The SSO Query service has three types of response:
- TRUE: the user is known to this Federation, and has an active session within this Federation
- REMOTE: the user is known to this Federation through an SSO notification cookie, but does not have an active session currently
- FALSE: no session found for this user within this Federation
To ensure security, the SSO Query checks a whitelist to authorize the destination URL for user redirection following the
query execution. The whitelist can be provided in two ways, controlled by the application.properties configuration:
-
Remote API (Data Services) — Set
api.endpoint.urlto the URL of an application that returns the whitelist as a JSON array of strings (e.g.["https://example.com", "https://other.org"]). The service will call this endpoint to retrieve the whitelist and cache the result. Optionally, an API key can be configured viaapi.key.header.keyandapi.key.header.valueto secure the endpoint. A cache-hash URL (api.cacheHash.url) can be configured to detect upstream changes and invalidate the cache proactively. -
Static file — Leave
api.endpoint.urlempty and setdata.locationto a local JSON file containing the whitelist (e.g.file:/conf/idp.data.json). The file must contain a JSON array of allowed origin URLs. This option is useful when no external Data Services application is available. Example file content:[ "https://test.nl", "https://vm.openconext.org", "https://*.vm.openconext.org" ]
Wildcard entries (e.g.
https://*.vm.openconext.org) are supported whenhost.wildcard.enabled=trueis set, and will match any single subdomain level (e.g.https://foo.vm.openconext.org).
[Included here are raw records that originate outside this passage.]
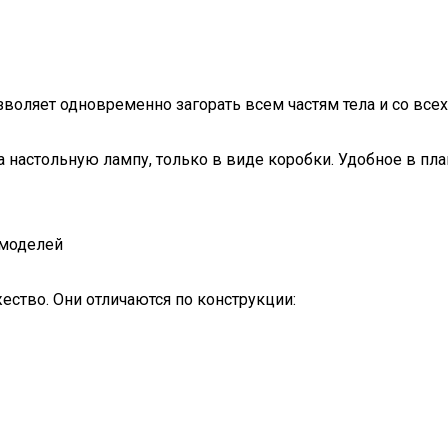
воляет одновременно загорать всем частям тела и со всех
настольную лампу, только в виде коробки. Удобное в план
 моделей
ство. Они отличаются по конструкции: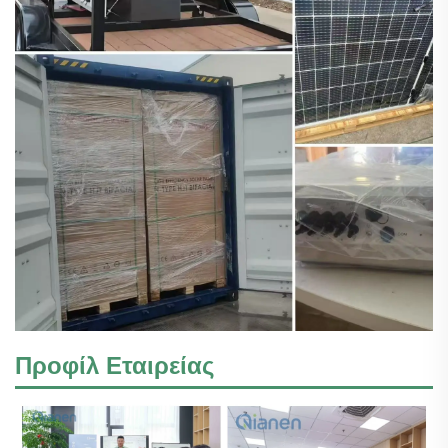
Προφίλ Εταιρείας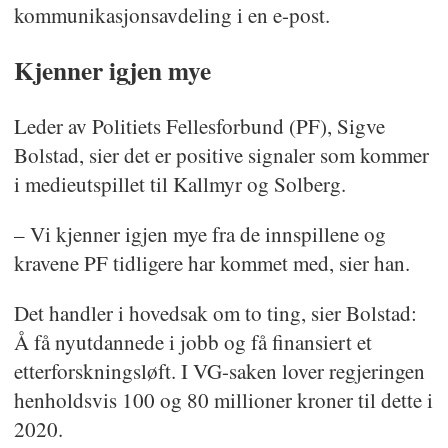
kommunikasjonsavdeling i en e-post.
Kjenner igjen mye
Leder av Politiets Fellesforbund (PF), Sigve
Bolstad, sier det er positive signaler som kommer
i medieutspillet til Kallmyr og Solberg.
– Vi kjenner igjen mye fra de innspillene og
kravene PF tidligere har kommet med, sier han.
Det handler i hovedsak om to ting, sier Bolstad:
Å få nyutdannede i jobb og få finansiert et
etterforskningsløft. I VG-saken lover regjeringen
henholdsvis 100 og 80 millioner kroner til dette i
2020.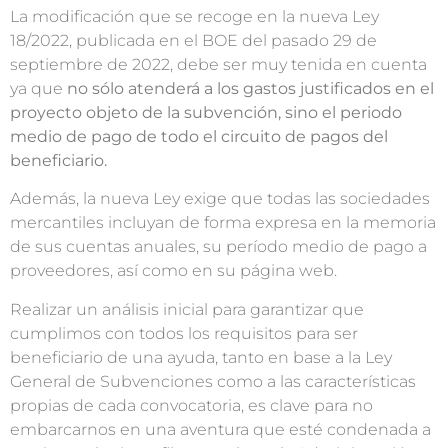
La modificación que se recoge en la nueva Ley
18/2022, publicada en el BOE del pasado 29 de
septiembre de 2022, debe ser muy tenida en cuenta
ya que
no sólo atenderá a los gastos justificados en el
proyecto objeto de la subvención, sino el periodo
medio de pago de todo el circuito de pagos del
beneficiario.
Además, la nueva Ley exige que todas las sociedades
mercantiles incluyan de forma expresa en la memoria
de sus cuentas anuales, su período medio de pago a
proveedores, así como en su página web.
Realizar un análisis inicial para garantizar que
cumplimos con todos los requisitos para ser
beneficiario de una ayuda, tanto en base a la Ley
General de Subvenciones como a las características
propias de cada convocatoria, es clave para no
embarcarnos en una aventura que esté condenada a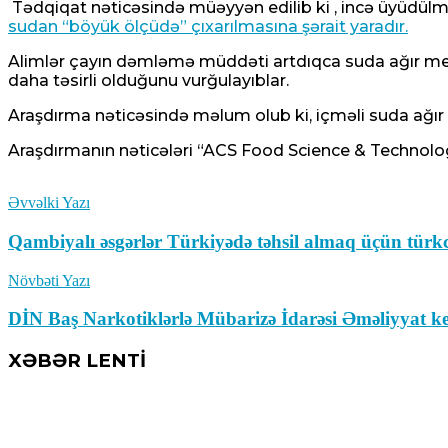
Tədqiqat nəticəsində müəyyən edilib ki ,
incə üyüdülmü
sudan “böyük ölçüdə” çıxarılmasına şərait yaradır.
Alimlər çayın dəmləmə müddəti artdıqca suda ağır met
daha təsirli olduğunu vurğulayıblar.
Araşdırma nəticəsində məlum olub ki, içməli suda ağır 
Araşdırmanın nəticələri “ACS Food Science & Technolog
Əvvəlki Yazı
Qambiyalı əsgərlər Türkiyədə təhsil almaq üçün türkc
Növbəti Yazı
DİN Baş Narkotiklərlə Mübarizə İdarəsi Əməliyyat keç
XƏBƏR LENTİ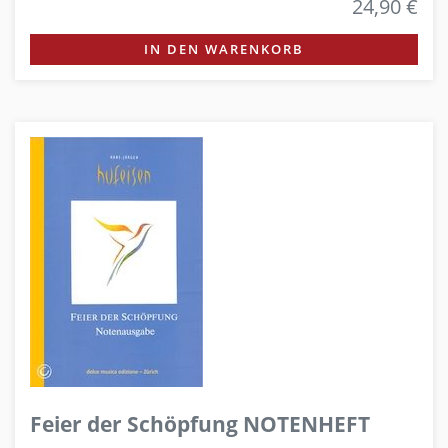
24,90 €
IN DEN WARENKORB
Feier der Schöpfung NOTENHEFT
In both cases the whitelist is cached in memory and refreshed automatically.
To handle increased load of the OC SSO Query service without interfering with the regular authentication a microservice is created to handle only the OC SSO Queries.
For development you can start the Spring Boot application from the root of the project using:
mvn clean install && ./run.sh
You can access the service by using (for example) Chrome Poster.
- /sso/ssoquery (you'll need to add an "response_url" to the URL query, not the header, e.g. ?response_url=https://test.vm.openconext.org). Optionally the JSON flag can also be set (&format=json).
- /actuator/health
- /actuator/info
These example requests can be executed in the browser as following:
- http://localhost:8080/sso/ssoquery?response_url=https%3A%2F%2Ftest.vm.openconext.org&format=json
- http://localhost:8080/sso/ssoquery?response_url=https%3A%2F%2Ftest.vm.openconext.org
- http://localhost:8080/actuator/health
- http://localhost:8080/actuator/info
To make use of the SSO Query microservice, it needs to run on the same domain as the Federation. On a development environment this can be done by adding a domain name to your hosts file and point it towards the running Spring Boot / Docker instance. E.g. for MacOS, the following line can be added:
127.0.0.1 ssoquery.vm.openconext.org
Since the SSO Query service is now able to access the cookies set by the Federation, it can respond based on the availability and the values of these cookies.